Badan Usaha Milik Desa (BUMDes) merasakan manfaat signifikan dari pendampingan mahasiswa Program Studi Sarjana Terapan Akuntansi Sektor Publik (AKP) Politeknik Negeri Jember (Polije) dalam pengelolaan keuangan dana desa. Pendampingan ini membantu BUMDes menata sistem pencatatan dan pelaporan keuangan agar lebih transparan, tertib, dan akuntabel.
Pendampingan tersebut merupakan bagian dari Project Based Learning (PBL) yang dipresentasikan dalam kegiatan Gelar Produk PBL bertema “Empowering Public Sector: Sinergi Inovasi Vokasi demi Keberlanjutan Ekonomi dan Lingkungan” di Gedung Terpadu Agribisnis Polije, Senin (22/12/2025).
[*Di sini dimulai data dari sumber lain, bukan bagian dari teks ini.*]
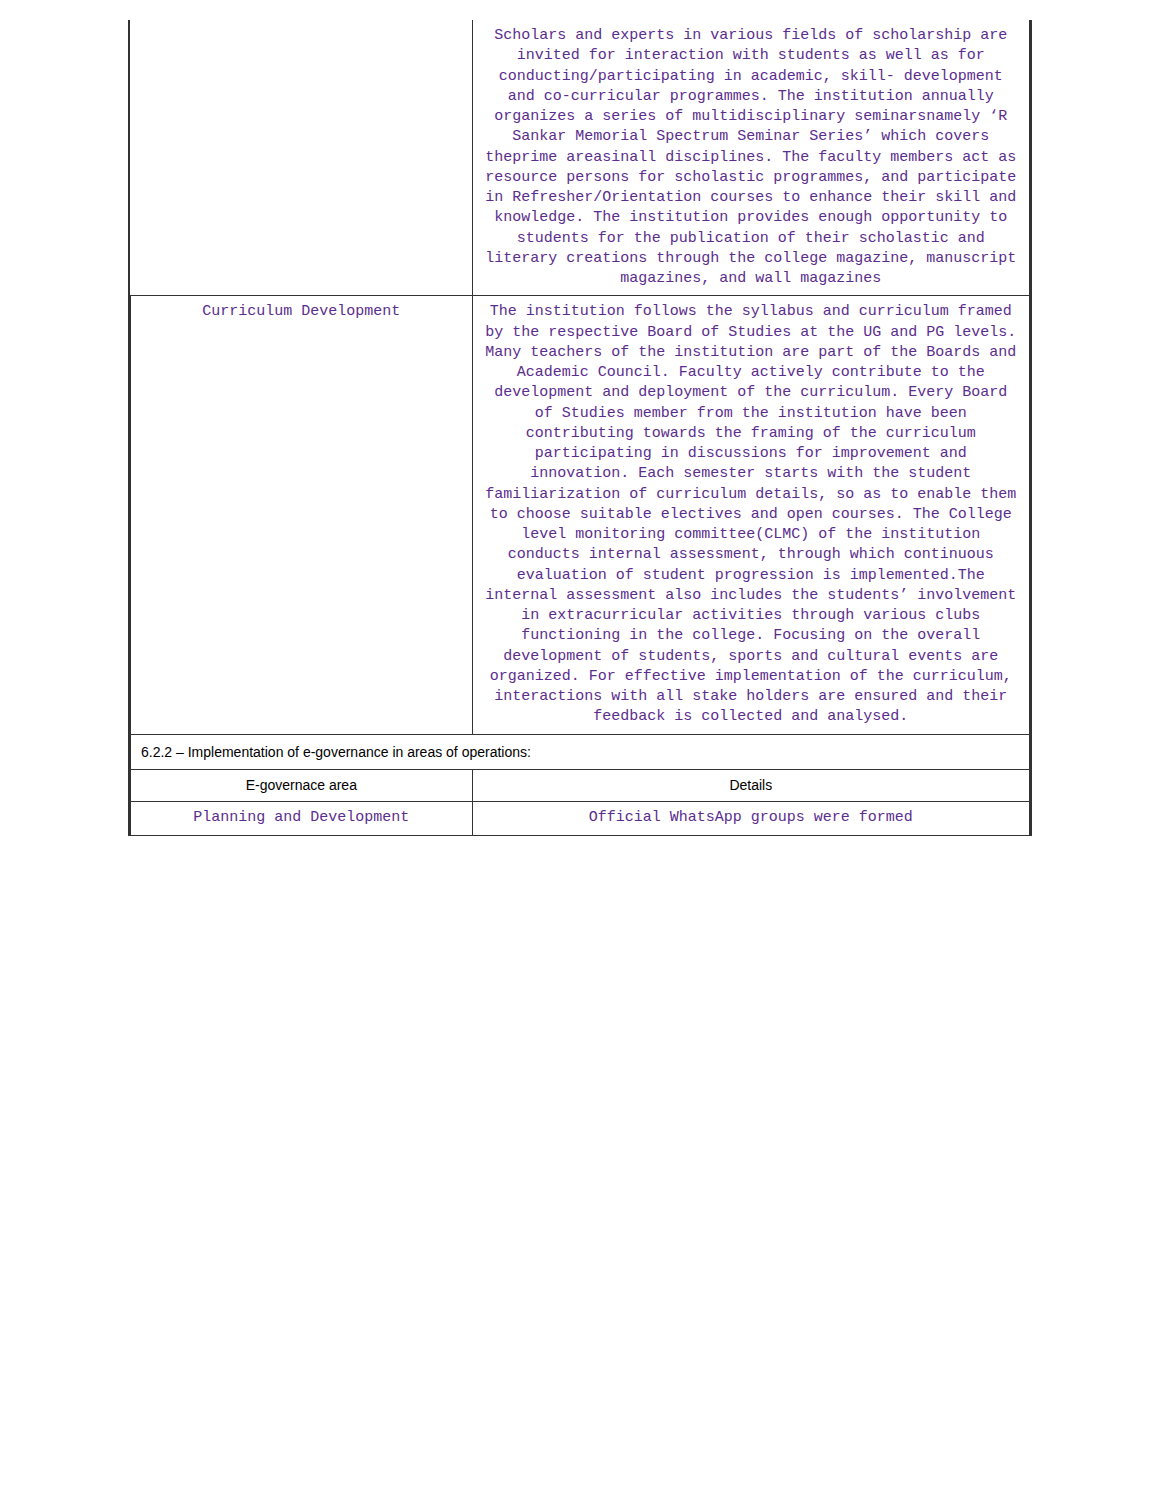| | Scholars and experts in various fields of scholarship are invited for interaction with students as well as for conducting/participating in academic, skill- development and co-curricular programmes. The institution annually organizes a series of multidisciplinary seminarsnamely ‘R Sankar Memorial Spectrum Seminar Series’ which covers theprime areasinall disciplines. The faculty members act as resource persons for scholastic programmes, and participate in Refresher/Orientation courses to enhance their skill and knowledge. The institution provides enough opportunity to students for the publication of their scholastic and literary creations through the college magazine, manuscript magazines, and wall magazines |
| Curriculum Development | The institution follows the syllabus and curriculum framed by the respective Board of Studies at the UG and PG levels. Many teachers of the institution are part of the Boards and Academic Council. Faculty actively contribute to the development and deployment of the curriculum. Every Board of Studies member from the institution have been contributing towards the framing of the curriculum participating in discussions for improvement and innovation. Each semester starts with the student familiarization of curriculum details, so as to enable them to choose suitable electives and open courses. The College level monitoring committee(CLMC) of the institution conducts internal assessment, through which continuous evaluation of student progression is implemented.The internal assessment also includes the students’ involvement in extracurricular activities through various clubs functioning in the college. Focusing on the overall development of students, sports and cultural events are organized. For effective implementation of the curriculum, interactions with all stake holders are ensured and their feedback is collected and analysed. |
| 6.2.2 – Implementation of e-governance in areas of operations: |
| E-governace area | Details |
| Planning and Development | Official WhatsApp groups were formed |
Direktur BUMDes Ajong Rejo, Ishak Setiawan, menyampaikan bahwa sebelum pendampingan, pengelolaan dana desa melalui BUMDes masih dilakukan secara manual dan belum terstruktur.
“Setelah didampingi mahasiswa Polije, pencatatan dan laporan keuangan dana desa menjadi lebih rapi, sistematis, dan siap dipertanggungjawabkan saat audit desa,” ujarnya.
Pendampingan dilakukan melalui pengoperasian aplikasi pencatatan keuangan yang dibimbing langsung oleh mahasiswa AKP, salah satunya Najwa Alifa Hamdah. Ia menjelaskan bahwa fokus pendampingan adalah memastikan BUMDes mampu mengelola dana desa secara transparan dan berkelanjutan.
“Kami membantu BUMDes memahami alur pencatatan dan penyusunan laporan keuangan agar pengelolaan dana desa bisa dipertanggungjawabkan kepada pemerintah desa dan masyarakat,” kata Najwa.
Sementara itu, Wakil Direktur Bidang Akademik Polije, Surateno, S.Kom., M.Kom., menegaskan bahwa Project Based Learning menjadi sarana penguatan tata kelola dana desa melalui pendidikan vokasi.
“Melalui PBL, mahasiswa tidak hanya belajar di kelas, tetapi terlibat langsung membantu BUMDes mengelola keuangan dan dana desa secara akuntabel, sekaligus mengintegrasikan prinsip SDGs dan keberlanjutan,” jelasnya.
Ishak menambahkan, dengan pengelolaan keuangan dana desa yang lebih tertib, BUMDes kini dapat lebih fokus mengembangkan usaha desa dan mendukung kesejahteraan masyarakat, khususnya petani.
“Keuangan yang tertata membuat pengelolaan dana desa lebih aman dan meningkatkan kepercayaan masyarakat terhadap BUMDes,” pungkasnya.